Try it
Where does the word "Table" appear in the data? Copy every line that holds it.

Supplied material
+ + +

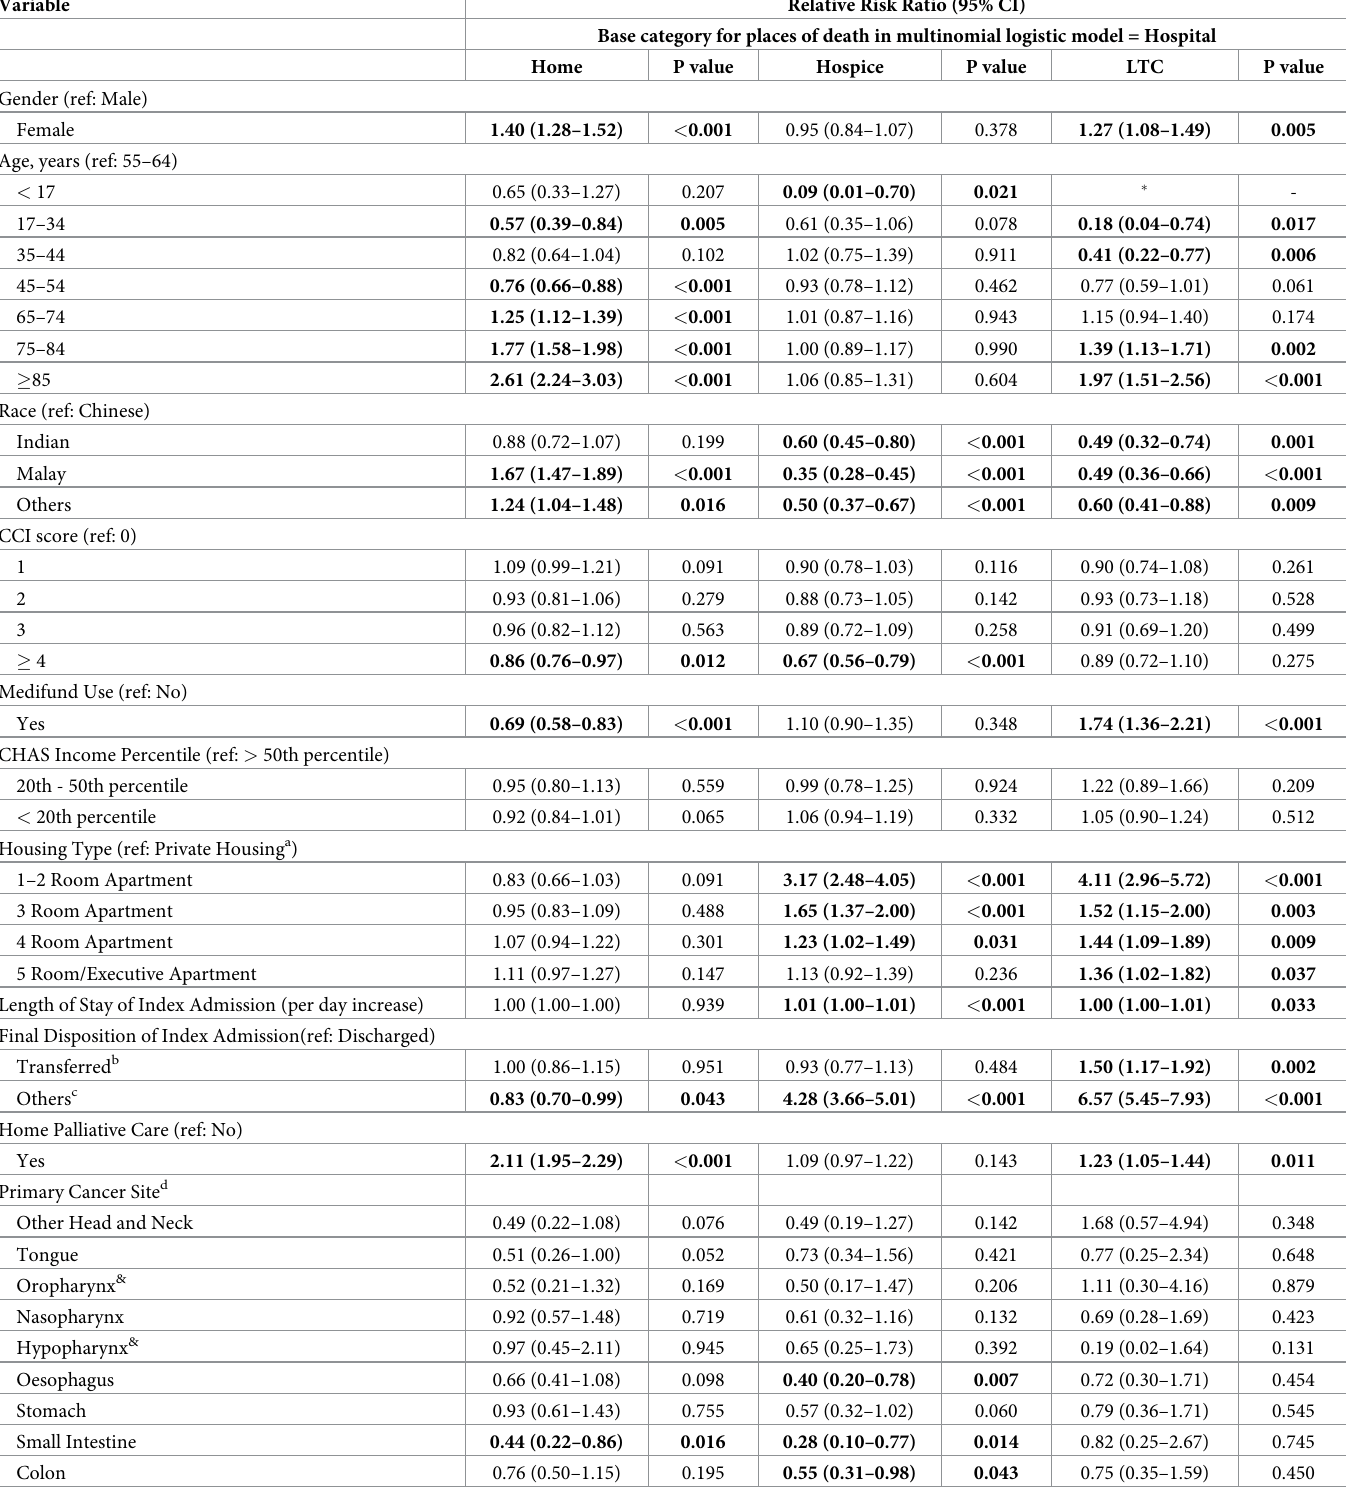
Table 2. Association of places of death with sociodemographic and clinical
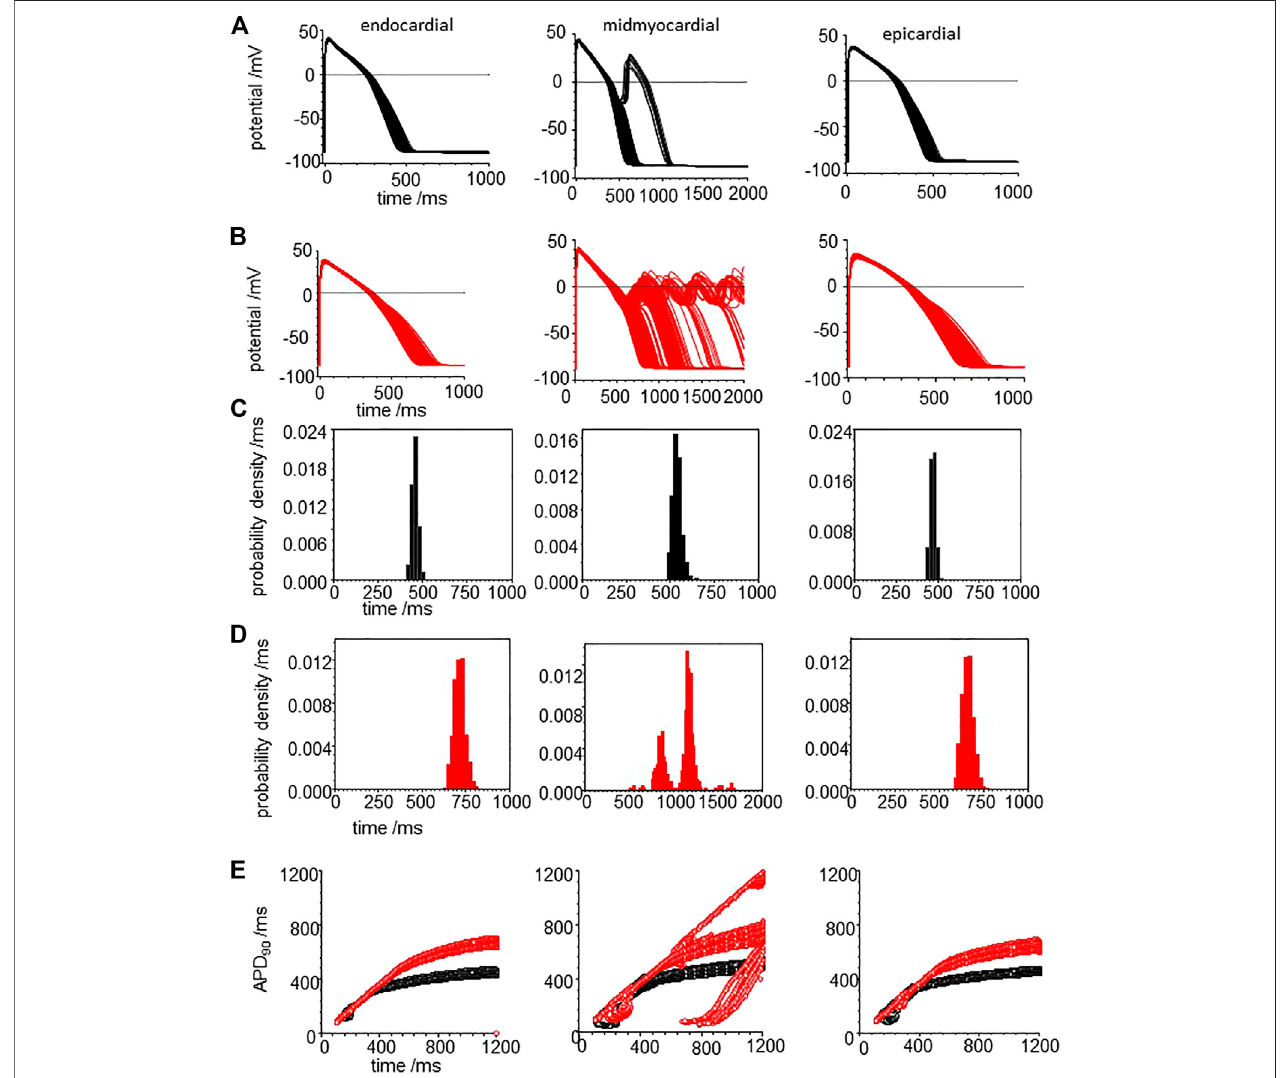
FIGURE 9 | CO prolongs APD90 and increases its variability in the heart failure human ventricular myocardial cell models. Action potentials for (A) heart failure models,withmeansoftheparametersfromElshrifetal.(2015)forheartfailureand (B) fortheeffectofCOontheheartfailuremodel.Allthecurrentmagnitudeparameters Gaussian distributed with a 5% standard deviation (C,D) . Probability density estimates for APD 90 ‘ s of action potentials of (C) standard model and (D) CO model. (E) 32 superimposed dynamic restitution curves for cell models, with the conductance parameters distributed as above. Red: with CO parameters, black standard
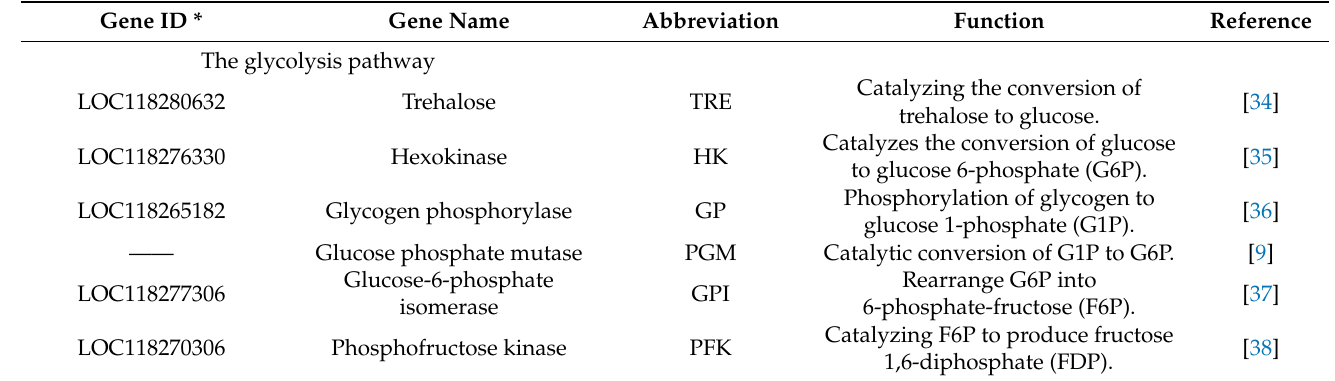
Table 1. Enzymes and metabolites (full name and abbreviations) of flight energy metabolism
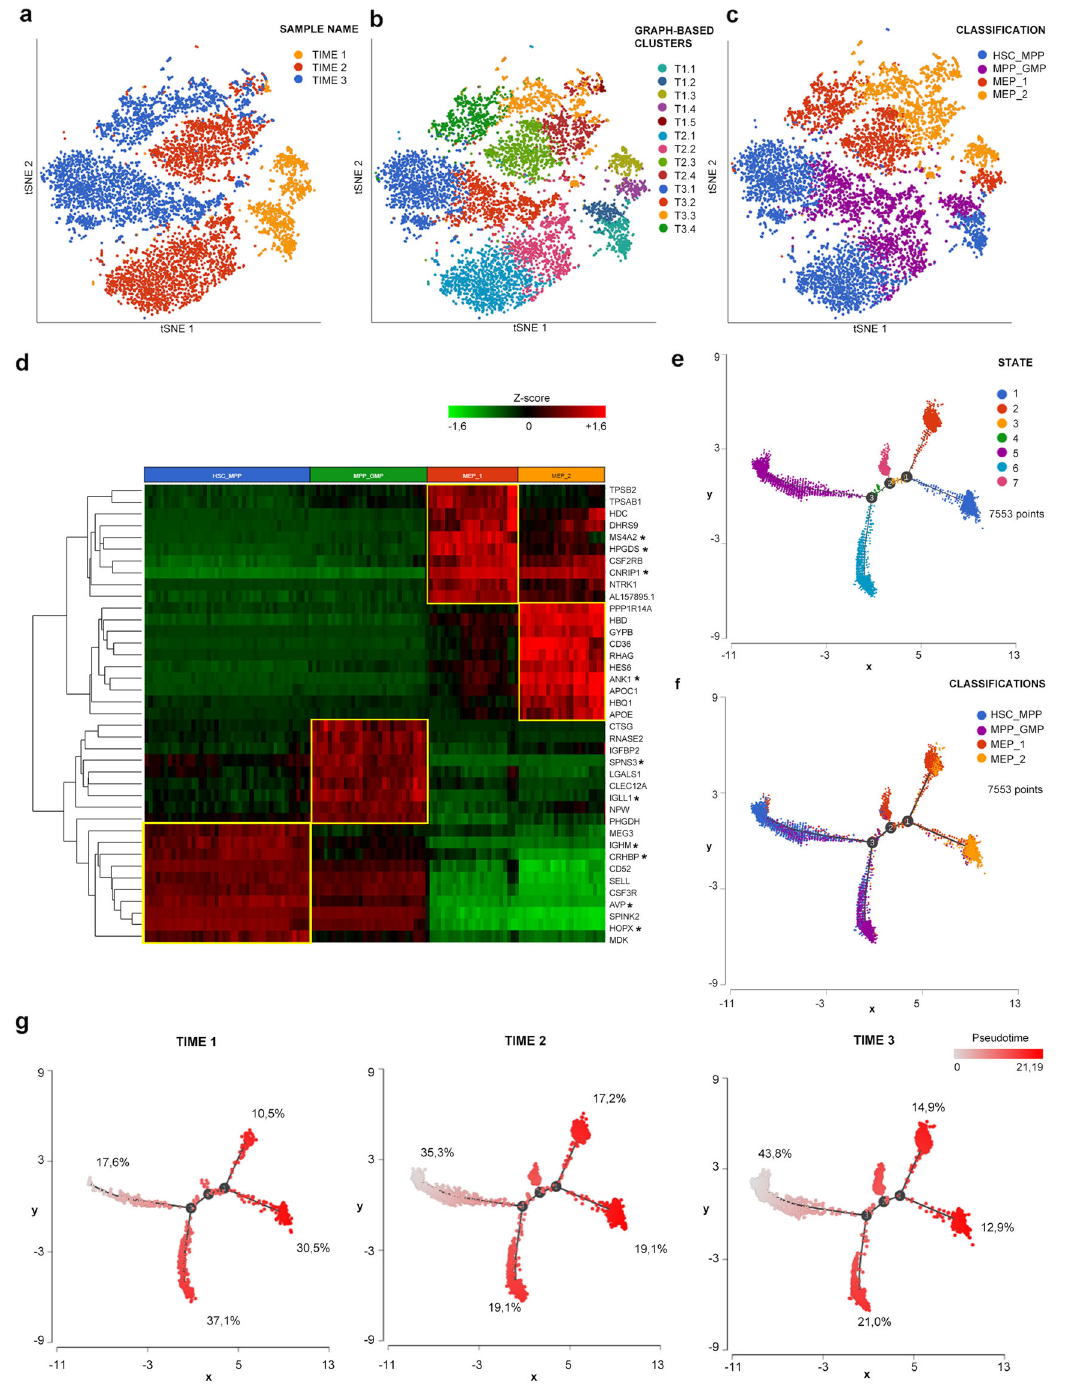
Fig. 3 scRNA-seq clustering and trajectory analysis. a – c tSNE projections of cells from all three samples in which 7553 cells were included. a Cells are distinguished according to the sample of origin. b Different colors indicate clusters identi fi ed by clustering analysis. c The classi fi cation we applied to these clusters. We identi fi ed four cell groups namely HSC_MPP, MPP_GMP, MEP_1, and MEP_2. d The heatmap was generated using the top 10 marker genes for each cell group. Marker genes shared by the three samples are highlighted by the star next to the gene symbol. e The distribution of single cells colored according to the seven states identi fi ed by trajectory analysis. As shown in f , state 5 represented the most primitive one enriched in cells belonging to HSC_MPP cluster. Starting from state 5 the fi rst branch point corresponds to the appearance of a population enriched in MPP_GMP cells. State 7 originates from the second branch point. Two different MEP populations originated from the third branch point, corresponding to MEP_1 and MEP_2 clusters. In g panel trajectories, cells are divided according to the sample of origin. Cells are colored according to pseudotime. Percentages represent the frequency of cells belonging to the indicated sample included in that speci fi c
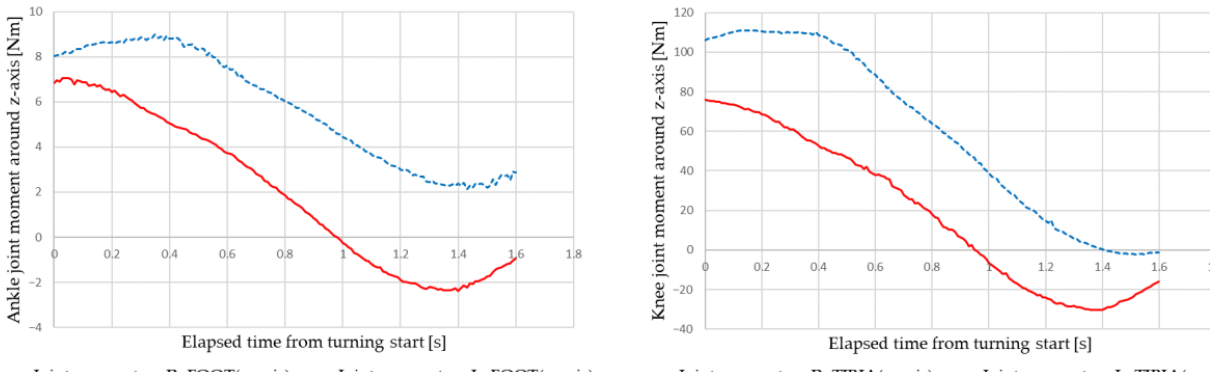
Figure 21. Ankle and knee joint moments during manual turning.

+ + +

Problem solution
Table 2. Association of places of death with sociodemographic and clinical
Table 1. Enzymes and metabolites (full name and abbreviations) of flight energy metabolism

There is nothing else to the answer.